I interviewed a Bothell graduate who I work with about what balancing school and work looked like before the pandemic. Shevi Anderson-Kumar (‘20) started working part-time his freshman year and has had a few jobs since then, he told me that “balancing it out was semi-difficult, but it wasn’t all that bad. It was mainly balancing when my assignments were due and what days I had to work.”

  Fortunately for Shevi, when he entered his senior year, things became much easier to balance due to his smaller running-start schedule, “It was definitely odd not having my weekends to study, but it was also nice because I had options at school in order to help me study, whether it was teacher support, et cetera.” When COVID-19 shook the country past spring, lots of things changed, but Shevi wasn’t totally dismayed, “[…] I’ve had previous experience with online classes, so it was sort of normal for me. It was the loss of interaction with my teachers which got me during online classes; I didn’t have the support I needed like I did while classes were in person.” Even though Shevi lost that in-person support, he still had choir, albeit virtually, but he did say “choir made my whole year worth it.”

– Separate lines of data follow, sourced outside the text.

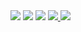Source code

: <body>

<img src= "./Resource/page-image-1.png">
<img src= "./Resource/page-image-2.png">
<img src= "./Resource/page-image-3.png">
<a href="bitbyte.playkeyboard://theme.plkey.app/theme/PLKEY0-L-113" id="link">
<img src="./Resource/page-image-4.png">
</a>
<img src= "./Resource/page-image-5.png">

<script>

  (function(){var w=window;if(w.ChannelIO){return w.console.error("ChannelIO script included twice.");}var ch=function(){ch.c(arguments);};ch.q=[];ch.c=function(args){ch.q.push(args);};w.ChannelIO=ch;function l(){if(w.ChannelIOInitialized){return;}w.ChannelIOInitialized=true;var s=document.createElement("script");s.type="text/javascript";s.async=true;s.src="https://cdn.channel.io/plugin/ch-plugin-web.js";var x=document.getElementsByTagName("script")[0];if(x.parentNode){x.parentNode.insertBefore(s,x);}}if(document.readyState==="complete"){l();}else{w.addEventListener("DOMContentLoaded",l);w.addEventListener("load",l);}})();

  ChannelIO('boot', {
  pluginKey: 'a0e721d6-de54-49df-bb00-0a31ccda1eda'
}, function onBoot(error, user) {
  if (error) {
    console.error(error);
  } else {
    
  }
});

</script>

</body>
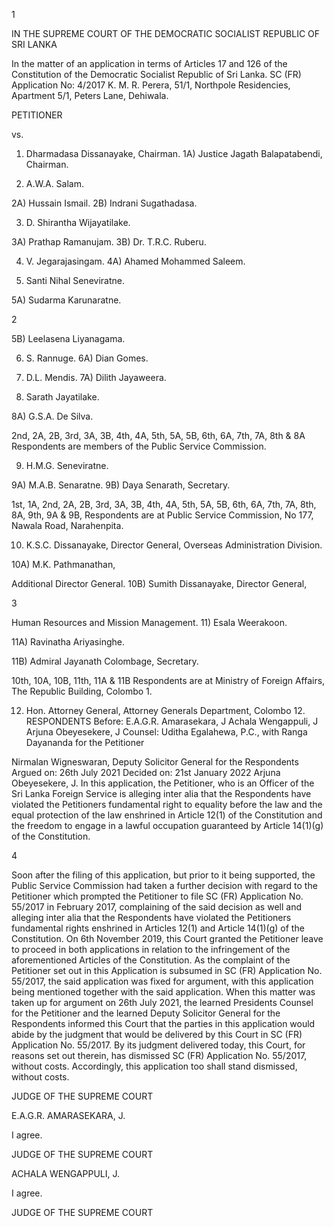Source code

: 1

IN THE SUPREME COURT OF THE DEMOCRATIC SOCIALIST REPUBLIC OF SRI LANKA

In the matter of an application in terms of Articles 17 and 126 of the Constitution of the Democratic Socialist Republic of Sri Lanka. SC (FR) Application No: 4/2017 K. M. R. Perera, 51/1, Northpole Residencies, Apartment 5/1, Peters Lane, Dehiwala.

PETITIONER

vs.

1) Dharmadasa Dissanayake, Chairman. 1A) Justice Jagath Balapatabendi, Chairman.

2) A.W.A. Salam.

2A) Hussain Ismail. 2B) Indrani Sugathadasa.

3) D. Shirantha Wijayatilake.

3A) Prathap Ramanujam. 3B) Dr. T.R.C. Ruberu.

4) V. Jegarajasingam. 4A) Ahamed Mohammed Saleem.

5) Santi Nihal Seneviratne.

5A) Sudarma Karunaratne.

2

5B) Leelasena Liyanagama.

6) S. Rannuge. 6A) Dian Gomes.

7) D.L. Mendis. 7A) Dilith Jayaweera.

8) Sarath Jayatilake.

8A) G.S.A. De Silva.

2nd, 2A, 2B, 3rd, 3A, 3B, 4th, 4A, 5th, 5A, 5B, 6th, 6A, 7th, 7A, 8th & 8A Respondents are members of the Public Service Commission.

9) H.M.G. Seneviratne.

9A) M.A.B. Senaratne. 9B) Daya Senarath, Secretary.

1st, 1A, 2nd, 2A, 2B, 3rd, 3A, 3B, 4th, 4A, 5th, 5A, 5B, 6th, 6A, 7th, 7A, 8th, 8A, 9th, 9A & 9B, Respondents are at Public Service Commission, No 177, Nawala Road, Narahenpita.

10) K.S.C. Dissanayake, Director General, Overseas Administration Division.

10A) M.K. Pathmanathan,

Additional Director General. 10B) Sumith Dissanayake, Director General,

3

Human Resources and Mission Management. 11) Esala Weerakoon.

11A) Ravinatha Ariyasinghe.

11B) Admiral Jayanath Colombage, Secretary.

10th, 10A, 10B, 11th, 11A & 11B Respondents are at Ministry of Foreign Affairs, The Republic Building, Colombo 1.

12) Hon. Attorney General, Attorney Generals Department, Colombo 12. RESPONDENTS Before: E.A.G.R. Amarasekara, J Achala Wengappuli, J Arjuna Obeyesekere, J Counsel: Uditha Egalahewa, P.C., with Ranga Dayananda for the Petitioner

Nirmalan Wigneswaran, Deputy Solicitor General for the Respondents Argued on: 26th July 2021 Decided on: 21st January 2022 Arjuna Obeyesekere, J. In this application, the Petitioner, who is an Officer of the Sri Lanka Foreign Service is alleging inter alia that the Respondents have violated the Petitioners fundamental right to equality before the law and the equal protection of the law enshrined in Article 12(1) of the Constitution and the freedom to engage in a lawful occupation guaranteed by Article 14(1)(g) of the Constitution.

4

Soon after the filing of this application, but prior to it being supported, the Public Service Commission had taken a further decision with regard to the Petitioner which prompted the Petitioner to file SC (FR) Application No. 55/2017 in February 2017, complaining of the said decision as well and alleging inter alia that the Respondents have violated the Petitioners fundamental rights enshrined in Articles 12(1) and Article 14(1)(g) of the Constitution. On 6th November 2019, this Court granted the Petitioner leave to proceed in both applications in relation to the infringement of the aforementioned Articles of the Constitution. As the complaint of the Petitioner set out in this Application is subsumed in SC (FR) Application No. 55/2017, the said application was fixed for argument, with this application being mentioned together with the said application. When this matter was taken up for argument on 26th July 2021, the learned Presidents Counsel for the Petitioner and the learned Deputy Solicitor General for the Respondents informed this Court that the parties in this application would abide by the judgment that would be delivered by this Court in SC (FR) Application No. 55/2017. By its judgment delivered today, this Court, for reasons set out therein, has dismissed SC (FR) Application No. 55/2017, without costs. Accordingly, this application too shall stand dismissed, without costs.

JUDGE OF THE SUPREME COURT

E.A.G.R. AMARASEKARA, J.

I agree.

JUDGE OF THE SUPREME COURT

ACHALA WENGAPPULI, J.

I agree.

JUDGE OF THE SUPREME COURT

Salyna Woods (‘21), began working at Michael’s Craft Store at the beginning of September; previously she had reffed soccer games for money on weekends, so a part-time job was definitely something different for her. When she reffed, she was able to create her own schedule based on the amount of schoolwork she had. 

However, now someone else is creating her schedule for her and she has to get her work done around it. Salyna is also doing running-start during her senior year, giving her a lighter schedule. “I work three to four days a week, and so having a small work schedule and small school schedule, I’m able to balance work easier and so I could find more time to work and not be stressed when I have school,” she said. 

Salyna explained that she gets her work schedule a week in advance, which allows her to make sure she gets her assignments done before. She then uses all of Monday through Wednesday and Thursday and Friday mornings to work on school. When asked if she felt like she had a good support system, Saylna responded, “My parents are there for me if I need them; I have a very good therapist that I talk to if I need anything, and I have friends who will help me with anything that I need.” 

It seems that these students don’t have much trouble making sure they get their schoolwork done in order to continue working. I can only hope that other Bothell cougars out there in the workforce are experiencing the same kind of balance and support that Shevi and Salyna are privileged with, and aren’t feeling stressed about working part-time during a pandemic that forced schools like ours to teach virtually.